**ЗАДАНИЕ A**: Перечислите всех людей, которые названы по фамилии в отрывке о походе гвардии ниже.
**ЗАДАНИЕ B**: Переведите на английский язык предложение из отрывка о походе гвардии: «Никита Муравьев, в Витебске, написал свою конституцию для России; это был вкратце снимок с английской конституции.»
**ЗАДАНИЕ C**: Продолжите отрывок о походе гвардии, начиная сразу после его последнего предложения.

═══ ВЫБРАННЫЙ ОТРЫВОК ═══

Поход гвардии имел совершенно противные последствия, нежели каких от него ожидал император. Офицеры всех полков, более свободные от службы, чем в Петербурге, и не подвергаясь такому строгому надзору, как в столице, часто сообщались между собою, и много новых членов поступило в Тайное Общество. Никита Муравьев, в Витебске, написал свою конституцию для России; это был вкратце снимок с английской конституции. В 23-и году, по возвращении гвардии в Петербург, Пущин принял Рылеева, с поступлением которого деятельность петербургских членов очень увеличилась. Много новых членов было принято.

═══ ИЗВЛЕЧЁННЫЕ ДАННЫЕ ═══

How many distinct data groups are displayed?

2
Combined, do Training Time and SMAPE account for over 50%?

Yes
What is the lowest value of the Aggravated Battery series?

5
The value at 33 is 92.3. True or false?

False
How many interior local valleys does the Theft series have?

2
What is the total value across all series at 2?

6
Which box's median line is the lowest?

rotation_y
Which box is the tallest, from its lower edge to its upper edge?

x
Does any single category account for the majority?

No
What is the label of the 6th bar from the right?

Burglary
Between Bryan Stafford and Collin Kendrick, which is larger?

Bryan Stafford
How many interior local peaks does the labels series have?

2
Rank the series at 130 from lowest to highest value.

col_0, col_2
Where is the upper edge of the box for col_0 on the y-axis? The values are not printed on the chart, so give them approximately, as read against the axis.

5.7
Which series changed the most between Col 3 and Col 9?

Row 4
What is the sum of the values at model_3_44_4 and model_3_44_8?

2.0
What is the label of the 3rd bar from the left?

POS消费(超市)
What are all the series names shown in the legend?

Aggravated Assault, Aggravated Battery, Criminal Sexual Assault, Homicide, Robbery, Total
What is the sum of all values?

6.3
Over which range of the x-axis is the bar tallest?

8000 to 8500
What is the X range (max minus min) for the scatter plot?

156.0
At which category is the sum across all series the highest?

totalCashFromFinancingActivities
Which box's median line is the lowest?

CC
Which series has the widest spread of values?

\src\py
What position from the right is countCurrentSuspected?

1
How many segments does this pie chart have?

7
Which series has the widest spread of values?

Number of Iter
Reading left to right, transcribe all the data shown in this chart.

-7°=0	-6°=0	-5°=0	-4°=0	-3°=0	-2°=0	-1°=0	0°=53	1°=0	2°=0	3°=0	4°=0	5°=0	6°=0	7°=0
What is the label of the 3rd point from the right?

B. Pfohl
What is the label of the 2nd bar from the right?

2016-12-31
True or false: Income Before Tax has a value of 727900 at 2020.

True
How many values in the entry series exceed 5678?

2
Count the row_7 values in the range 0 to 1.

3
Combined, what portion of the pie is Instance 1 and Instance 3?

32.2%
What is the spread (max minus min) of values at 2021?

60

═══

**ПОЛЕ ДЛЯ ОТВЕТА A**: Никита Муравьев, Пущин, Рылеев

**ПОЛЕ ДЛЯ ОТВЕТА B**: Nikita Muravyov, in Vitebsk, wrote his constitution for Russia; it was, in brief, a copy of the English constitution.

**ПОЛЕ ДЛЯ ОТВЕТА C**:
В 22-м году генерал Ермолов, вызванный с Кавказа начальствовать над отрядом, назначенным против восставших неаполитанцев, прожил некоторое время в Царском Селе и всякий день видался с императором. Неаполитанцы были уничтожены австрийцами прежде, нежели наш вспомогательный отряд двинулся с места, и Ермолов возвратился на Кавказ. В Москве, увидев приехавшего к нему М. Фонвизина, который был у него адъютантом, он воскликнул: «Поди сюда, величайший карбонари». Фонвизин не знал, как понимать такого рода приветствие. Ермолов прибавил: «Я ничего не хочу знать, что у вас делается, но скажу тебе, что он вас так боится, как бы я желал, чтобы он меня боялся». Болезненное воображение императора, конечно, преувеличивало средства и могущество Тайного Общества, и потому понятно, что, не имея никаких положительных данных даже насчет существования этого Общества, ему трудно было приступить к решительным мерам против врага невидимого. Члены Тайного Общества ничем резко не отличались от других. В это время свободное выражение мыслей было принадлежностью не только всякого порядочного человека, но и всякого, кто хотел казаться порядочным человеком.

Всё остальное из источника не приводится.